What the survivors actually did
Look again at the three, because the slide gets them backwards.
Honda did not stand in front of his forty-seven rejected rings and believe harder. He went back, taught himself the metallurgy he lacked, toured factories to learn what Toyota actually measured, and reworked the product until it passed. He treated the rejection as information rather than insult.
Yunus did not simply have faith that the poor were bankable. He lent small and watched what came back. The repayment figures, not his conviction, are what proved the banks wrong, and what let him scale.
Mazumdar-Shaw could not make the banks braver, so she built the thing on almost nothing and let the export orders speak for her inside the first year.
The pattern is not “believe in yourself.” It is the precise opposite of the seminar. Each of them did the unglamorous, ego-bruising thing the doubters never bothered to do: they tested the belief against the world and let the result, not the feeling, cast the deciding vote. That is the discipline. Perseverance without it is just expensive stubbornness, and stubbornness has filled more graveyards than vision ever has.
You are probably the one doing the doubting
Now the part nobody wants on a slide.
On any given day you are far likelier to be the doubter than the genius being doubted. Most of us spend most of our careers as the established voice in some small kingdom, not the outsider banging on its gate. And the established voice is, measurably, a reliable suppressor of good ideas.
We can put numbers on this. When a dominant scientist dies suddenly, the rate at which outsiders publish breakthrough work in that field rises, and the new contributions are disproportionately the highly cited kind (Azoulay et al., 2019). The good ideas were there the whole time. They simply would not come through the door while the great figure was alive to wave them away. The researchers’ dry conclusion is that eminent people tend to hold their position a little too long.

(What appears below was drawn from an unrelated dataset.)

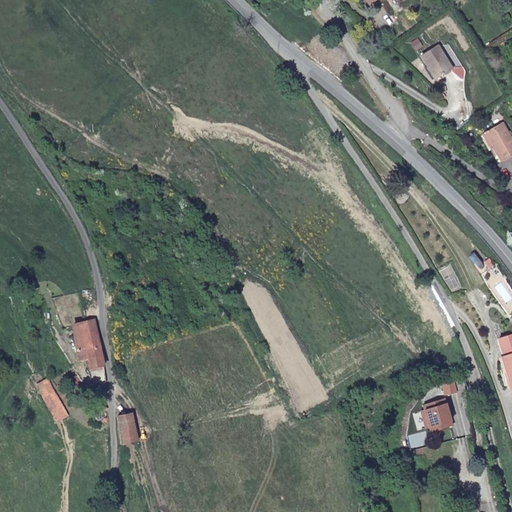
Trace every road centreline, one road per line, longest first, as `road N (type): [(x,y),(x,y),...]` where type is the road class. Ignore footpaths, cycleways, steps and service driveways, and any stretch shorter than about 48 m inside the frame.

Move that out of the laboratory and into your own organisation and it should ruin your afternoon. The junior person with the better idea is usually not arguing with you. They are saying nothing, going home, and letting your bad call stand, because the cost of contradicting the senior figure is simply too high. This is sharpest in workplaces that prize respect for seniority, and Vietnam, in my experience of working here, prizes it more than most. That respect is a real virtue. Left unmanaged, it is also a machine for turning good ideas into silence.

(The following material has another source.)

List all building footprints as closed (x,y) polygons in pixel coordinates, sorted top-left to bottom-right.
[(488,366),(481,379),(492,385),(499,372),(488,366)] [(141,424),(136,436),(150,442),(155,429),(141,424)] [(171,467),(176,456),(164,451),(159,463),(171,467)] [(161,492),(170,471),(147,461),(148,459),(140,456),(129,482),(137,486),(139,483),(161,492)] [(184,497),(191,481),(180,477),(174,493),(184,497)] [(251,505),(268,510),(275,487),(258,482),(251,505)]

The move is not to demand that your juniors be braver. It is to assume the best idea in the meeting is currently unspoken, and to make drawing it out your job rather than theirs. Ask the most junior person first. Reward the contradiction out loud, especially on the days it turns out they were right. Build the kind of place Azoulay’s outsiders were looking for: one where a foreign idea is not punished the moment it arrives.
The honest version
So here is the lesson, stripped of the inspirational varnish.
Your conviction is not evidence, and the fact that famous people were once doubted is no reason to wave away your own doubters. Test the belief instead of feeling it harder. And on most days, in most meetings, keep an eye on your own reflex to say “that will never work,” because history is unkind to the people who said it, and they were usually the senior figure in the room: comfortable, respected, and wrong.
The doubters are sometimes right. So are the visionaries. The only thing that has ever told them apart is a willingness to look. Be the leader who looks, at the evidence and at your own certainty, while there is still time to change your mind.
Sources
Azoulay, P., Fons-Rosen, C., & Graff Zivin, J. S. (2019). Does science advance one funeral at a time? American Economic Review, 109(8), 2889–2920. https://doi.org/10.1257/aer.20161574
Honda Sōichirō and the rise of Japan’s postwar motor vehicle industry. (2023). Education About Asia, Association for Asian Studies.
Kiran Mazumdar-Shaw on her career: “I call myself an accidental entrepreneur.” (2022). Chemical & Engineering News.